Kardinal Gianfranco Ravasi: Idee einer „multikulturellen Gesellschaft“ ist gescheitert
Felizitas Küble, Leiterin des kath. KOMM-MIT-Verlags in MünsterDer Präsident des Päpstlichen Rates für Kultur, Kardinal Gianfranco Ravasi, erklärte jetzt auf dem 35. bischöflichen Fokolar-Treffen in Castel Gandolfo, die Idee einer „multikulturellen Gesellschaft“ sei gescheitert. Stattdessen solle man, so Ravasi, vermehrt den respektvollen Dialog „starker kultureller Identitäten“ fördern. Der Kurienkardinal stellte zugleich in Aussicht, daß der Vatikan demnächst offiziell zu diesem Thema Stellung beziehen wolle.
Ravasi wies darauf hin, daß sich der „Multikulturalismus“ heute vor allem in städtischen Ballungszentren konzentriert, wobei häufig ein „Zusammenprallen“ verschiedener radikaler Migrantengruppen festzustellen sei.
Der Kardinal beobachtete eine „doppelte Krankheit“ in Europa: auf der einen Seite eine aggressive Betonung der eigenen Identität, auf der anderen Seite „Oberflächlichkeit, mangelnde Moral, Vermischung verschiedener Kulturen, Banalität und ein kultureller Nebel, der heute vorherrschend ist“.
Kurz zuvor fand der britische Premierminister David Cameron auf der Münchner Sicherheitskonferenz ebenfalls klare Worte zum Scheitern der multikulturellen Gesellschaft. Ähnlich äußerte sich die deutsche Kanzlerin Angela Merkel bereits am 16. Oktober 2010, als sie erklärte: „Multikulti ist absolut gescheitert.“
Im Unterschied zu Merkel will der britische Premier jedoch Taten folgen lassen. Inzwischen arbeiten Camerons Nationaler Sicherheitsrat an einer Neufassung von Förderbestimmungen. Diese Kriterien erwähnte der Premier auch in seiner Münchner Rede:
Minderheitengruppen, die staatliche Förderung wünschen, müssen uneingeschränkt die Menschenrechte achten einschließlich der Gleichberechtigung der Geschlechter und religiöser Toleranz; sie müssen an Demokratie und Rechtsstaat gebunden sein und sich als integrationswillig erweisen.

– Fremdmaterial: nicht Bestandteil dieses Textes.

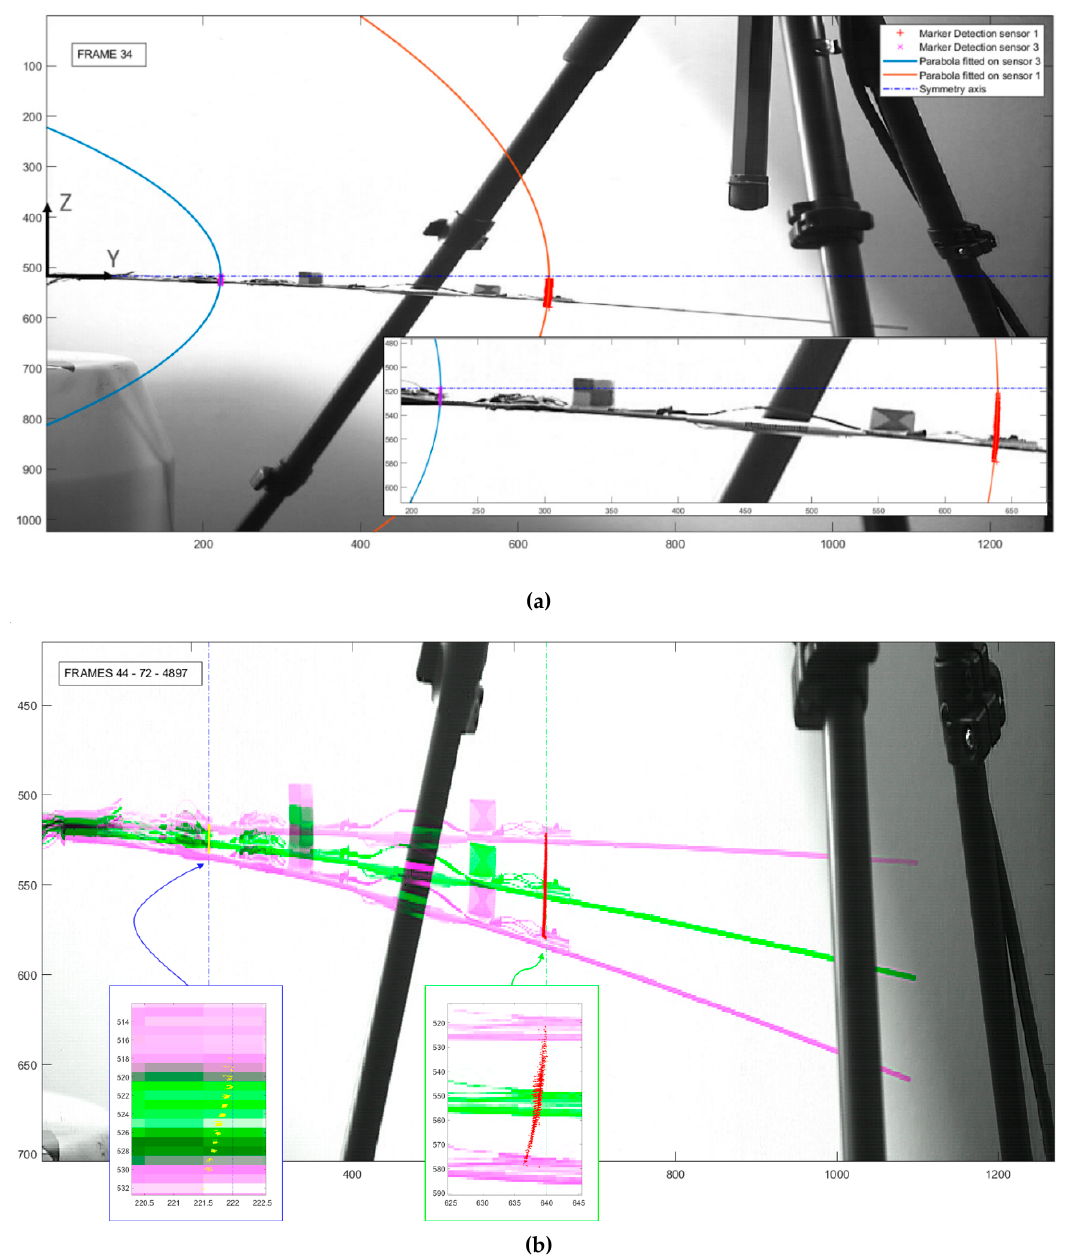
Figure 10. ( a ) Detected targets and the parabolas fitted on them (solid blue and red lines) superimposed to a general frame; the shared symmetry axis is shown as a dashed–dotted blue line. ( b ) Detected targets superimposed to the spar minimum, maximum of the deflection (pink) and to the same spar in rest condition (green). Tangent lines to the two parabolas are shown as dashed–dotted blue and green lines.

Noch eindeutiger äußerte sich nun Lord Sacks, Oberrabbiner der jüdischen Gemeinschaft in England, am vergangenen Mittwoch in der Zeitung „Times“: „Eine Auflösung nationaler Identitäten macht es Minderheiten unmöglich, sich zu integrieren“, erläuterte er - und bestärkte damit Premier Cameron in seinen Auffassungen.
Zudem stellte Oberrabbi glasklar fest: „Moralische Relativierung ist die eigentliche Totenglocke der Zivilisation“. Lord Sacks Begründung: „Dann gibt es statt moralischer Übereinstimmung einen Zusammenstoß von Ansichten, wobei die lauteste Stimme gewinnt.“
Der britische Oberrabbi schrieb zudem: „Multikulturalismus ist ein Teil der moralischen Relativierung, die ein europäisches Phänomen darstellt.“ - Außerdem unterstützte Lord Sacks den Ruf Camerons nach einer Stärkung des nationalen Gemeinschaftsgefühls: „Eine Auflösung nationaler Identitäten macht es Minderheiten unmöglich, sich zu integrieren, weil es dann nichts gibt, in das man sich integrieren können“, erklärte der Oberrabbi.